With obesity on the increase across the UK, consumers are often told that staying fit and maintaining a healthy weight is as simple as eating less and moving more.
However, this isn’t always the case; with reams of health information available, it can sometimes be confusing. Purchasing products with ‘diet’ or ‘low fat’ written across them can seem like a failsafe option, but unfortunately this isn’t always true.
Back in the 1980’s manufacturers responded to research suggesting that high fat foods such as butter, red meats and cream increased cholesterol leading to health problems such as heart disease. However, a recent investigation by The Telegraph has found that many low fat foods, which are marketed as healthy, contained more sugar than the full-fat equivalent.

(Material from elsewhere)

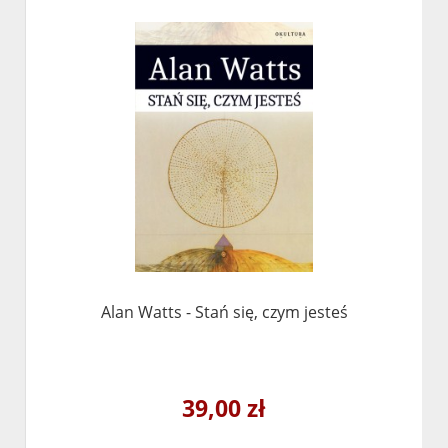
Alan Watts - Stań się, czym jesteś
39,00 zł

There is no denying that fat has more than twice the number of calories per gram than carbohydrates. However, as consumers got to grips with this unsavoury fact, the food industry got to work replacing animal fats with unsaturated vegetable oils know as hydrogenation fats or trans-fats.
Unfortunately, we now know these hydrogenated fats and trans-fats are both bad for the heart and our cholesterol. Although trans-fats can be found at low levels in some natural foods, man-made versions are often added to the manufacturing process which mean consumers are likely to be eating more of them.

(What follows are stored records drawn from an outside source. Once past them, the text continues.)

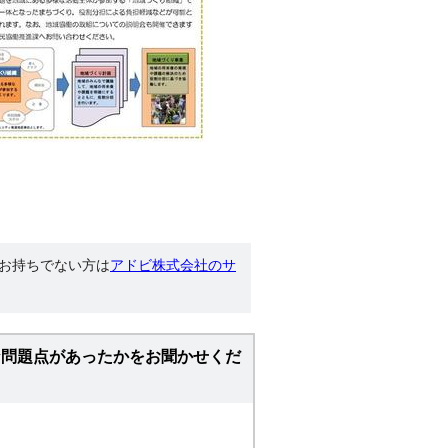
す。お持ちでない方は
アドビ株式会社のサ
な問題点があったかをお聞かせくだ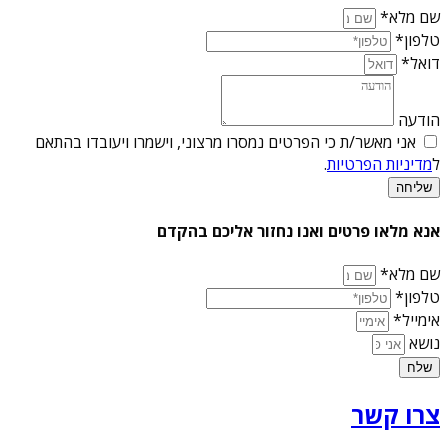
שם מלא*
טלפון*
דואל*
הודעה
אני מאשר/ת כי הפרטים נמסרו מרצוני, וישמרו ויעובדו בהתאם
ל
מדיניות הפרטיות
.
שליחה
אנא מלאו פרטים ואנו נחזור אליכם בהקדם
שם מלא*
טלפון*
אימייל*
נושא
שלח
צרו קשר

Food manufacturers soon found that removing the natural oils from products and replacing them with hydro fats to create a low fat version, meant the flavour also suffered. This then led to an increase in sugar used, so consumers could continue to enjoy the taste and texture.
All of this meant that the typical low-fat product tended to be high in carbs, was likely to contain trans-fats and at the end of the day had a very similar calorie count to the original product, questioning the product’s health claims
These changing views in nutrition are making dairy and other products one the greatest food comeback stories in history. It has now been deemed that the recommendation made back in 1983 to cut dairy products in favour of low-fat alternatives was ‘premature’ and lacked any solid scientific evidence.
As a dairy manufacturer we’re thrilled to see that the advice has now been overturned and consumers are not only welcoming natural dairy back into their diets but food manufacturers are also welcoming the return of the tasty and versatile ingredient as part of a balanced diet.